Especially with some of the more generic skills like https://github.com/obra/superpowers-skills/blob/main/skills/... and https://github.com/obra/superpowers-skills/blob/main/skills/...: it seems like they're general enough that they'd be better off in the main prompt. I'd be interested to see when claude actually decides to pull them in
Also the format seems quite badly written. Ie. those “quick references” are actually examples. Several generic sentences are repeated multiple times in different wording across sections, etc.
This article left me wishing it was "How I'm using coding agents to do <x> task better"

I've been exploring AI for two years now. It's certainly upgraded itself from the toy classification to a basic utility. However, I increasingly run into its limitations and find reverting to pre-LLM ways of working more robust, faster, and more mentally sustainable.
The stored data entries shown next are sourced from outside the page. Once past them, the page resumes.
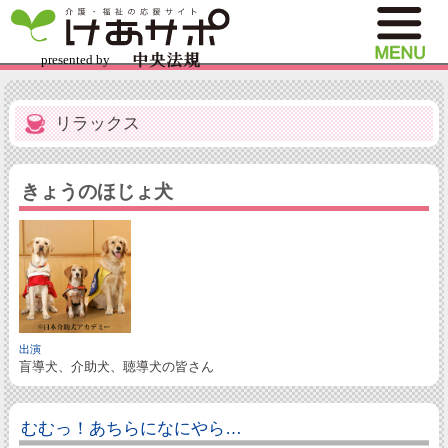
リラックス
きょうのほじょ犬
出演
盲導犬、介助犬、聴導犬の皆さん
むむっ！あちらになにやら…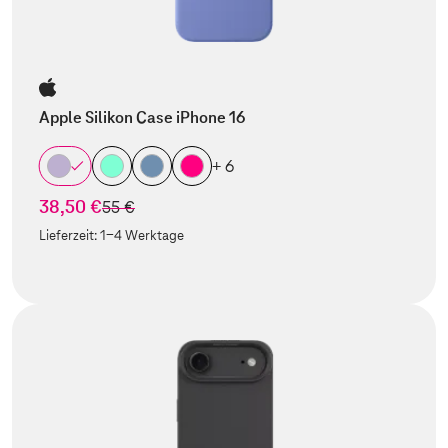
Apple Silikon Case iPhone 16
+ 6
38,50 €
statt
55 €
Lieferzeit:
1-4 Werktage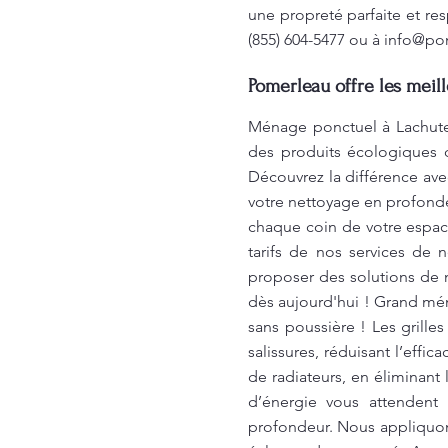
une propreté parfaite et re
(855) 604-5477 ou à
info@po
Pomerleau offre les meil
Ménage ponctuel à Lachute:
des produits écologiques q
Découvrez la différence ave
votre nettoyage en profondeu
chaque coin de votre espace
tarifs de nos services de n
proposer des solutions de 
dès aujourd'hui ! Grand mén
sans poussière ! Les grille
salissures, réduisant l’eff
de radiateurs, en éliminant
d’énergie vous attendent
profondeur. Nous appliquon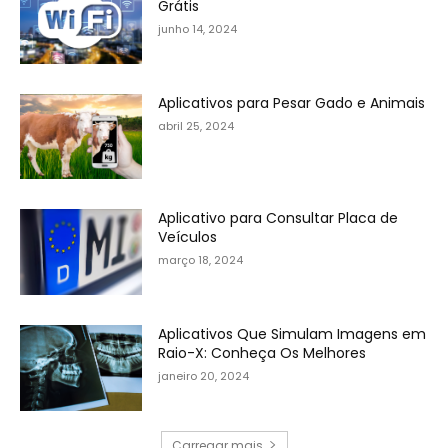
Grátis
junho 14, 2024
Aplicativos para Pesar Gado e Animais
abril 25, 2024
Aplicativo para Consultar Placa de
Veículos
março 18, 2024
Aplicativos Que Simulam Imagens em
Raio-X: Conheça Os Melhores
janeiro 20, 2024
Carregar mais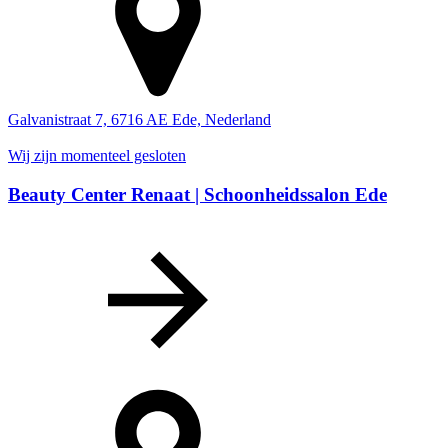
Galvanistraat 7, 6716 AE Ede, Nederland
Wij zijn momenteel gesloten
Beauty Center Renaat | Schoonheidssalon Ede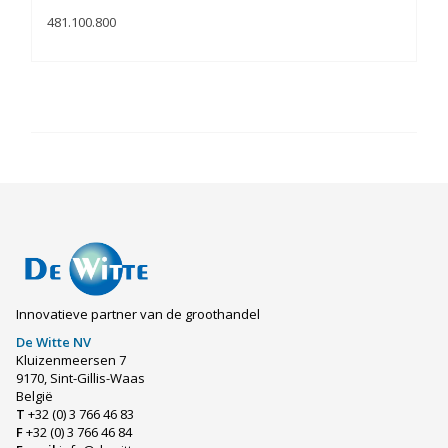
481.100.800
Innovatieve partner van de groothandel
De Witte NV
Kluizenmeersen 7
9170, Sint-Gillis-Waas
België
T
+32 (0) 3 766 46 83
F
+32 (0) 3 766 46 84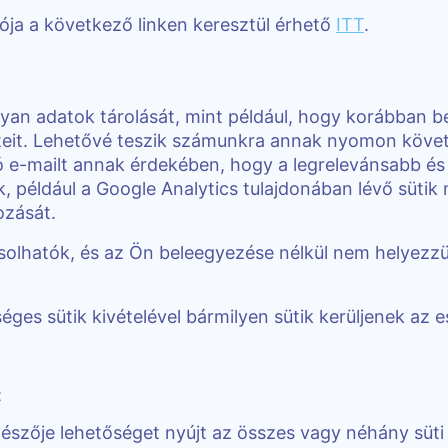
tója a következő linken keresztül érhető
ITT
.
lyan adatok tárolását, mint például, hogy korábban 
eit. Lehetővé teszik számunkra annak nyomon követé
ó e-mailt annak érdekében, hogy a legrelevánsabb é
, például a Google Analytics tulajdonában lévő süti
ozását.
csolhatók, és az Ön beleegyezése nélkül nem helyezzü
éges sütik kivételével bármilyen sütik kerüljenek az 
t
zője lehetőséget nyújt az összes vagy néhány süti elu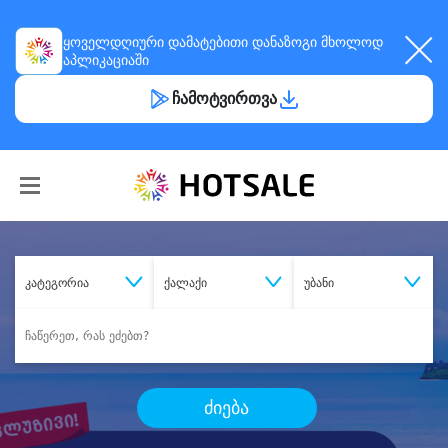
ყოველდღიური
დამატებითი დანაზოგი
მხოლოდ
აპლიკაციაში
ჩამოტვირთვა
კატეგორია
ქალაქი
უბანი
ძიება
Does someone have concrete examples of integrating LLM in a workflow that pushes state-of-the-art development practices & value creation further?

My impression is we're still in the tinkering phase. The metrics are coming.
I am only on the first page and saw this blurb and was immediately annoyed.

  @/Users/jesse/.claude/plugins/cache/Superpowers/...
The XDG spec has been out for decades now. Why are new applications still polluting my HOME? Also seems weird that real data would be put under a cache/ location, but whatever.
It's in the cache location because it's a copy of a plugin that was installed from a GitHub repository, so that's not the original point of truth for that file.
The post reads like the someone throwing bones and reading their fortune. That part where Claude did its own journaling was so cringe it was hilarious. The tone of the journal entry was exactly like the blog author, which suggests to me Claude is reflecting back what the author wants to hear. I feel like Jesse is consumed in a tornado of llm sycophancy.